Оно было высоким и прозрачным, усыпанным звездами, как просыпанной солью – дождь закончился, тучи разошлись, и теперь небосвод радостно и загадочно подмигивал крохотными светящимися точками путешественникам. На его фоне темный силуэт, подсвеченный отблесками костра, казался изображенным талантливым художником: серо‑рыжие перья, жесткие, игольчатые; загнутый острый клюв; немигающие зеленые глаза и длинные стальные когти, которыми незваный гость цеплялся за толстую ветку прямо над тем местом, где застыл на своей лежанке Исэйас.
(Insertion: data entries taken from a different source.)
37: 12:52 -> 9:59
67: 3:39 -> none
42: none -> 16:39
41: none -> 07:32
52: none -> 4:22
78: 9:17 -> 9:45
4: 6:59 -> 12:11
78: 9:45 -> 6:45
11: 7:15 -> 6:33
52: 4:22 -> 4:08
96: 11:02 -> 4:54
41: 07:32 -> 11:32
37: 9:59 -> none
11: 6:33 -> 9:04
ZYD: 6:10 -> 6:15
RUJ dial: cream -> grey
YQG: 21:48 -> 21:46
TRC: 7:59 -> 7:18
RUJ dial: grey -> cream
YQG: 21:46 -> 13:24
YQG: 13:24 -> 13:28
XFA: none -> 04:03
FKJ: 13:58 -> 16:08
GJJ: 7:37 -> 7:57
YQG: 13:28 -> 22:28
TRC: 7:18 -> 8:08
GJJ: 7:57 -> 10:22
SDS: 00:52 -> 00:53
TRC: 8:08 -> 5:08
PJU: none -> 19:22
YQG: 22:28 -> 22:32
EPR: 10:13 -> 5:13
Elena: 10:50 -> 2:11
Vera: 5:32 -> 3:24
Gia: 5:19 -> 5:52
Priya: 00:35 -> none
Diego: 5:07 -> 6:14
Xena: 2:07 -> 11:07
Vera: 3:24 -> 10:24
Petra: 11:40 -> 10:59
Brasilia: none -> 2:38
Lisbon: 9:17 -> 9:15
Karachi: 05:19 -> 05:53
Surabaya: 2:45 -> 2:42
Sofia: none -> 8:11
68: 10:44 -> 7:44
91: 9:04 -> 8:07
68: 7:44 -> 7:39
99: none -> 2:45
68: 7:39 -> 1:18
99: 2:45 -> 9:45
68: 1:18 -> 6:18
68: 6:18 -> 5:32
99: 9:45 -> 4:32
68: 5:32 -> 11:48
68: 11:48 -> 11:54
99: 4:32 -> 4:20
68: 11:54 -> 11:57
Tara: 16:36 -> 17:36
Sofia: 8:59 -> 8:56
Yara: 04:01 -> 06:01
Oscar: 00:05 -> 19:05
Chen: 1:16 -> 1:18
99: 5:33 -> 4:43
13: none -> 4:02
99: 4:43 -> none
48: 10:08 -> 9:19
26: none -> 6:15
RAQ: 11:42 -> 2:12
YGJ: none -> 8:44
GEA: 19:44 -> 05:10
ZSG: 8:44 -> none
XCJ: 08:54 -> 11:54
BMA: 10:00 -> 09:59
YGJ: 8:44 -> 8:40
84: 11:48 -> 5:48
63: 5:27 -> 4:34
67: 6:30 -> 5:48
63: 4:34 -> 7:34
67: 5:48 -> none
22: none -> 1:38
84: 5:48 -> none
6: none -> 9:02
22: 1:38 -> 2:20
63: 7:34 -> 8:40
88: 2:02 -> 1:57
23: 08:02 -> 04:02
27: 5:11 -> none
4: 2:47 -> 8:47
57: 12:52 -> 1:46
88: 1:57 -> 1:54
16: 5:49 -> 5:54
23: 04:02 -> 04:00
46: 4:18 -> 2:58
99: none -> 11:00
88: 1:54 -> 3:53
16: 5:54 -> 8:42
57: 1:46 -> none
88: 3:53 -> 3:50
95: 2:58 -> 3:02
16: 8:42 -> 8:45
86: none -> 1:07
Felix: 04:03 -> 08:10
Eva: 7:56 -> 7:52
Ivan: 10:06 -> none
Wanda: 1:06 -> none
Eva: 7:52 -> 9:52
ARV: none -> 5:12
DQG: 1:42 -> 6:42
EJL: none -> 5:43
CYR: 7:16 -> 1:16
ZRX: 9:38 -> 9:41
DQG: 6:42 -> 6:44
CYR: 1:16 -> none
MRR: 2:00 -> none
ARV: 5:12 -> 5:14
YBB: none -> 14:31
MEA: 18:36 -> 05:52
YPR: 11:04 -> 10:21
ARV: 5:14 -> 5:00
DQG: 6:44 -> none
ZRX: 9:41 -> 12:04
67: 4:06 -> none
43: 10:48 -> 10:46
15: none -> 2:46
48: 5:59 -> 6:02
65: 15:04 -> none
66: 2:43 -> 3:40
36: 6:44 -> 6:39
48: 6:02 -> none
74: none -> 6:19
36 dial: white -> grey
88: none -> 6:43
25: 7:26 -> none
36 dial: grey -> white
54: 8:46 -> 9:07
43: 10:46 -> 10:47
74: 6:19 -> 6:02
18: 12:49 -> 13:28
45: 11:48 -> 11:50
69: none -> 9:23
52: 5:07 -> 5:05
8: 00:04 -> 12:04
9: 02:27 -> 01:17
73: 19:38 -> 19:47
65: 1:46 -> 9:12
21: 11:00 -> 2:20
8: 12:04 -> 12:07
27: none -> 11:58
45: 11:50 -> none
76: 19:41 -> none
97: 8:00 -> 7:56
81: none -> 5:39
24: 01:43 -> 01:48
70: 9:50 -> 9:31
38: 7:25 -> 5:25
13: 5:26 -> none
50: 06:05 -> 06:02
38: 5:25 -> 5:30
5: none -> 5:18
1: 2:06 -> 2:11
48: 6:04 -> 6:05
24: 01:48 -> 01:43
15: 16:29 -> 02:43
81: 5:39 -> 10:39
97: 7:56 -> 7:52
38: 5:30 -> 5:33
– Э‑э… Хес? – не поворачивая головы, жалобно позвал парнишка, надеясь, что охотник не сочтет его беспокойство очередной блажью.
– Чего тебе? – отозвались с другой стороны костра.
– Эта птица на меня очень нехорошо смотрит, – доверительно сообщил Исэйас и накрылся с головой.
– А комары тебе спать не мешают? – поинтересовался Ролло и поднял мохнатую голову. – Или, может, мизинец правой ноги чешется?
К его удивлению, Хес отнесся к словам мальчишки крайне серьезно. Сразу же поднялся, намотал плащ на руку и быстро подошел к замершему под одеялом пареньку. Вскинул голову вверх и едва слышно засвистел. Птица, прежде даже не удостоившая внимания то, что происходило внизу, склонила голову, мгновение неподвижно всматривалась в охотника, а после тяжело взмахнула крыльями и опустилась на подставленную руку. Выпущенные когти насквозь пропороли сложенную в несколько слоев плотную ткань, и Исэйас, выглядывающий из‑под одеяла, боязливо поежился.
– Это страга, – пояснил Хес и вернулся к Ролло, осторожно удерживая пернатое существо. – Птица‑разведчик фейри. Они отличаются высокой устойчивостью к различным чарам, могут спокойно видеть сквозь иллюзию, вне зависимости от того, насколько сильный чародей создавал ее, а их оперение не пробьет ни одна стрела.
Оборотень мрачно посмотрел на гостью и едва удержался от животного желания клацнуть зубами, а перья выплюнуть потом. Страга вернула ему не менее красноречивый взгляд, далекий от дружелюбного.